**WHAT IS ASKED:**
All of the data below should be written out exactly.
## Begin AVAILABLE RECORDS
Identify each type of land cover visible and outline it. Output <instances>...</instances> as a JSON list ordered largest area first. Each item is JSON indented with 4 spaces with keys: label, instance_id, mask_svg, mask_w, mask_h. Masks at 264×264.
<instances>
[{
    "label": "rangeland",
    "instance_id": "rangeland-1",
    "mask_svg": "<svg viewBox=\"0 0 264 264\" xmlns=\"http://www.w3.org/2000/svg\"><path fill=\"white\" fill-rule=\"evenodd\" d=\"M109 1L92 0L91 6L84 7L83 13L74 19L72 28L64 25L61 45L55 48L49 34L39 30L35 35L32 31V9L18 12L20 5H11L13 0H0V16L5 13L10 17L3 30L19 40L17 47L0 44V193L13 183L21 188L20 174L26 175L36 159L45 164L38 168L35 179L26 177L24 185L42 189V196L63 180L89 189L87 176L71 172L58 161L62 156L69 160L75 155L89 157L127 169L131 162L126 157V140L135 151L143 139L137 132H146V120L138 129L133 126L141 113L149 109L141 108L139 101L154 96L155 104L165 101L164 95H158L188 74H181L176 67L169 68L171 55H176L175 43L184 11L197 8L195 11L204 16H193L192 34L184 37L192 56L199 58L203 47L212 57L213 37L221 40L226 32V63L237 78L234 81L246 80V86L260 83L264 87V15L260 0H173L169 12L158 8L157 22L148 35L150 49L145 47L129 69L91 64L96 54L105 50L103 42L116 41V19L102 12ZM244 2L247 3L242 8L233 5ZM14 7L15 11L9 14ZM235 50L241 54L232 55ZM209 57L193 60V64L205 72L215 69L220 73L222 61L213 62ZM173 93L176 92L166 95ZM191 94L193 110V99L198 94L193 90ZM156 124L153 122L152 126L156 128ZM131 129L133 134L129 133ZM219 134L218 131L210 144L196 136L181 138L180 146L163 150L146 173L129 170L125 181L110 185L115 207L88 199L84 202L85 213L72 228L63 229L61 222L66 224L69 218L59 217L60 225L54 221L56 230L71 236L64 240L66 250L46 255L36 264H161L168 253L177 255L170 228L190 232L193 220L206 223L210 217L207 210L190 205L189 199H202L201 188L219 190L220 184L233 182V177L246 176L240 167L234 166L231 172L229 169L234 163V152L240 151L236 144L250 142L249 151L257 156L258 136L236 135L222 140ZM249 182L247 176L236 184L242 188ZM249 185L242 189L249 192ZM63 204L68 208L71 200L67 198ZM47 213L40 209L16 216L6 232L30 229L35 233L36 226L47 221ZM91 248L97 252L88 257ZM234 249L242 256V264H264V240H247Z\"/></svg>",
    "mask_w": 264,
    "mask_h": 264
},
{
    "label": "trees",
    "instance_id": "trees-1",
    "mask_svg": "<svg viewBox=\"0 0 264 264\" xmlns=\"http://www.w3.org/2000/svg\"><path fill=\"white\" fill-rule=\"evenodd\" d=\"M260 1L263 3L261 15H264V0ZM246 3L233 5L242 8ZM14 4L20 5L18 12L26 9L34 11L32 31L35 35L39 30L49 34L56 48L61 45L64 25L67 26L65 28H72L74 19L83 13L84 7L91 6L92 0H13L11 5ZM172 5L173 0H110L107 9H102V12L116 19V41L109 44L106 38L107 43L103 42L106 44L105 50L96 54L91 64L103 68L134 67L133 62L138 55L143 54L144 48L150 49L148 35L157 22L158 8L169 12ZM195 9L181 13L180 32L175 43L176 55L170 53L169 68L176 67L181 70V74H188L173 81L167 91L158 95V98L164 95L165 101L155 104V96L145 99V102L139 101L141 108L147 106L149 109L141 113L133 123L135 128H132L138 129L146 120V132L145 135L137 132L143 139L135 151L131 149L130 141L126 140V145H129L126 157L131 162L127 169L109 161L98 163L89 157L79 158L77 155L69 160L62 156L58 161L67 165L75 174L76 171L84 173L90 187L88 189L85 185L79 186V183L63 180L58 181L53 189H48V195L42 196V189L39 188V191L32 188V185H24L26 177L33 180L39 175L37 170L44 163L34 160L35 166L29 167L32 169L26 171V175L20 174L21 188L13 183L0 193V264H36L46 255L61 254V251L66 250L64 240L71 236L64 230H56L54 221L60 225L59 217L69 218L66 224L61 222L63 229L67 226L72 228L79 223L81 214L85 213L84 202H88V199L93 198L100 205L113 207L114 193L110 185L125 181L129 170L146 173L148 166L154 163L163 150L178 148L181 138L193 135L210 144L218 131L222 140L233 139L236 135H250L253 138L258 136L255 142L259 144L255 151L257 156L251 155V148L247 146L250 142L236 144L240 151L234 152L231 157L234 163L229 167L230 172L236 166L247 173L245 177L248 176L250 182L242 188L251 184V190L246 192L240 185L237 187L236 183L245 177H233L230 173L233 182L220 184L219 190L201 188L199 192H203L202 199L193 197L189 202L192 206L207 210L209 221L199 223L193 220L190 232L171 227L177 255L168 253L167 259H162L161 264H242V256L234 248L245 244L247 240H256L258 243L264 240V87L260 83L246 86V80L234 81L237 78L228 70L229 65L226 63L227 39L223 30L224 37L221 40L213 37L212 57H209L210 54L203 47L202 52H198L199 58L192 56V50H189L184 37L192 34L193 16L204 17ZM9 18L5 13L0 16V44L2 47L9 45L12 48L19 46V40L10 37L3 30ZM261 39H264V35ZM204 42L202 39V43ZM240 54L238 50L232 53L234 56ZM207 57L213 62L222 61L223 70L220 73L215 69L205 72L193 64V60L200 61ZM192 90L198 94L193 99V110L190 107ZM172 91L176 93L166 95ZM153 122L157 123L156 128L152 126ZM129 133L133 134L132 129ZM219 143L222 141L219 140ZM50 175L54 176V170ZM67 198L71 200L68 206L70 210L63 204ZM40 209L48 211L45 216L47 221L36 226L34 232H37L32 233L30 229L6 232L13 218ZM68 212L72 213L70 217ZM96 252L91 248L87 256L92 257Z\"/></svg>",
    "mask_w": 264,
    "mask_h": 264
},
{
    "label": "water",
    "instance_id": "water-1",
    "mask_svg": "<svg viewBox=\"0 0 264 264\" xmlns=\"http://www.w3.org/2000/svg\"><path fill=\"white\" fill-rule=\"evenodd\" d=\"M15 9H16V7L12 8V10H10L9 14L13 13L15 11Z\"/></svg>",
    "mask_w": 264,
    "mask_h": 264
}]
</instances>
## End AVAILABLE RECORDS
**FINAL RESULT:**
Identify each type of land cover visible and outline it. Output <instances>...</instances> as a JSON list ordered largest area first. Each item is JSON indented with 4 spaces with keys: label, instance_id, mask_svg, mask_w, mask_h. Masks at 264×264.
<instances>
[{
    "label": "rangeland",
    "instance_id": "rangeland-1",
    "mask_svg": "<svg viewBox=\"0 0 264 264\" xmlns=\"http://www.w3.org/2000/svg\"><path fill=\"white\" fill-rule=\"evenodd\" d=\"M109 1L92 0L91 6L84 7L83 13L74 19L72 28L64 25L61 45L55 48L49 34L39 30L35 35L32 31V9L18 12L20 5H11L13 0H0V16L5 13L10 17L3 30L19 40L17 47L0 44V193L13 183L21 188L20 174L26 175L36 159L45 164L38 168L35 179L26 177L24 185L42 189V196L63 180L89 189L87 176L71 172L58 161L62 156L69 160L75 155L89 157L127 169L131 162L126 157V140L135 151L143 139L137 132H146V120L138 129L133 126L141 113L149 109L141 108L139 101L154 96L155 104L165 101L164 95H158L188 74H181L176 67L169 68L171 55H176L175 43L184 11L197 8L195 11L204 16H193L192 34L184 37L192 56L199 58L203 47L212 57L213 37L221 40L226 32V63L237 78L234 81L246 80V86L260 83L264 87V15L260 0H173L169 12L158 8L157 22L148 35L150 49L145 47L129 69L91 64L96 54L105 50L103 42L116 41V19L102 12ZM244 2L247 3L242 8L233 5ZM14 7L15 11L9 14ZM235 50L241 54L232 55ZM209 57L193 60V64L205 72L215 69L220 73L222 61L213 62ZM173 93L176 92L166 95ZM191 94L193 110V99L198 94L193 90ZM156 124L153 122L152 126L156 128ZM131 129L133 134L129 133ZM219 134L218 131L210 144L196 136L181 138L180 146L163 150L146 173L129 170L125 181L110 185L115 207L88 199L84 202L85 213L72 228L63 229L61 222L66 224L69 218L59 217L60 225L54 221L56 230L71 236L64 240L66 250L46 255L36 264H161L168 253L177 255L170 228L190 232L193 220L206 223L210 217L207 210L190 205L189 199H202L201 188L219 190L220 184L233 182V177L246 176L240 167L234 166L231 172L229 169L234 163V152L240 151L236 144L250 142L249 151L257 156L258 136L236 135L222 140ZM249 182L247 176L236 184L242 188ZM249 185L242 189L249 192ZM63 204L68 208L71 200L67 198ZM47 213L40 209L16 216L6 232L30 229L35 233L36 226L47 221ZM91 248L97 252L88 257ZM234 249L242 256V264H264V240H247Z\"/></svg>",
    "mask_w": 264,
    "mask_h": 264
},
{
    "label": "trees",
    "instance_id": "trees-1",
    "mask_svg": "<svg viewBox=\"0 0 264 264\" xmlns=\"http://www.w3.org/2000/svg\"><path fill=\"white\" fill-rule=\"evenodd\" d=\"M260 1L263 3L261 15H264V0ZM246 3L233 5L242 8ZM14 4L20 5L18 12L26 9L34 11L32 31L35 35L39 30L49 34L56 48L61 45L64 25L67 26L65 28H72L74 19L83 13L84 7L91 6L92 0H13L11 5ZM172 5L173 0H110L107 9H102V12L116 19V41L109 44L106 38L107 43L103 42L106 44L105 50L96 54L91 64L103 68L134 67L133 62L138 55L143 54L144 48L150 49L148 35L157 22L158 8L169 12ZM195 9L181 13L180 32L175 43L176 55L170 53L169 68L176 67L181 70V74H188L173 81L167 91L158 95V98L164 95L165 101L155 104V96L145 99V102L139 101L141 108L147 106L149 109L141 113L133 123L135 128H132L138 129L146 120V132L145 135L137 132L143 139L135 151L131 149L130 141L126 140V145H129L126 157L131 162L127 169L109 161L98 163L89 157L79 158L77 155L69 160L62 156L58 161L67 165L75 174L76 171L84 173L90 187L88 189L85 185L79 186V183L63 180L58 181L53 189H48V195L42 196V189L39 188V191L32 188V185H24L26 177L33 180L39 175L37 170L44 163L34 160L35 166L29 167L32 169L26 171V175L20 174L21 188L13 183L0 193V264H36L46 255L61 254V251L66 250L64 240L71 236L64 230H56L54 221L60 225L59 217L69 218L66 224L61 222L63 229L67 226L72 228L79 223L81 214L85 213L84 202H88V199L93 198L100 205L113 207L114 193L110 185L125 181L129 170L146 173L148 166L154 163L163 150L178 148L181 138L193 135L210 144L218 131L222 140L233 139L236 135H250L253 138L258 136L255 142L259 144L255 151L257 156L251 155V148L247 146L250 142L236 144L240 151L234 152L231 157L234 163L229 167L230 172L236 166L247 173L245 177L248 176L250 182L242 188L251 184V190L246 192L240 185L237 187L236 183L245 177H233L230 173L233 182L220 184L219 190L201 188L199 192H203L202 199L193 197L189 202L192 206L207 210L209 221L199 223L193 220L190 232L171 227L177 255L168 253L167 259H162L161 264H242V256L234 248L245 244L247 240H256L258 243L264 240V87L260 83L246 86V80L234 81L237 78L228 70L229 65L226 63L227 39L223 30L224 37L221 40L213 37L212 57H209L210 54L203 47L202 52H198L199 58L192 56V50H189L184 37L192 34L193 16L204 17ZM9 18L5 13L0 16V44L2 47L9 45L12 48L19 46V40L10 37L3 30ZM261 39H264V35ZM204 42L202 39V43ZM240 54L238 50L232 53L234 56ZM207 57L213 62L222 61L223 70L220 73L215 69L205 72L193 64V60L200 61ZM192 90L198 94L193 99V110L190 107ZM172 91L176 93L166 95ZM153 122L157 123L156 128L152 126ZM129 133L133 134L132 129ZM219 143L222 141L219 140ZM50 175L54 176V170ZM67 198L71 200L68 206L70 210L63 204ZM40 209L48 211L45 216L47 221L36 226L34 232H37L32 233L30 229L6 232L13 218ZM68 212L72 213L70 217ZM96 252L91 248L87 256L92 257Z\"/></svg>",
    "mask_w": 264,
    "mask_h": 264
},
{
    "label": "water",
    "instance_id": "water-1",
    "mask_svg": "<svg viewBox=\"0 0 264 264\" xmlns=\"http://www.w3.org/2000/svg\"><path fill=\"white\" fill-rule=\"evenodd\" d=\"M15 9H16V7L12 8V10H10L9 14L13 13L15 11Z\"/></svg>",
    "mask_w": 264,
    "mask_h": 264
}]
</instances>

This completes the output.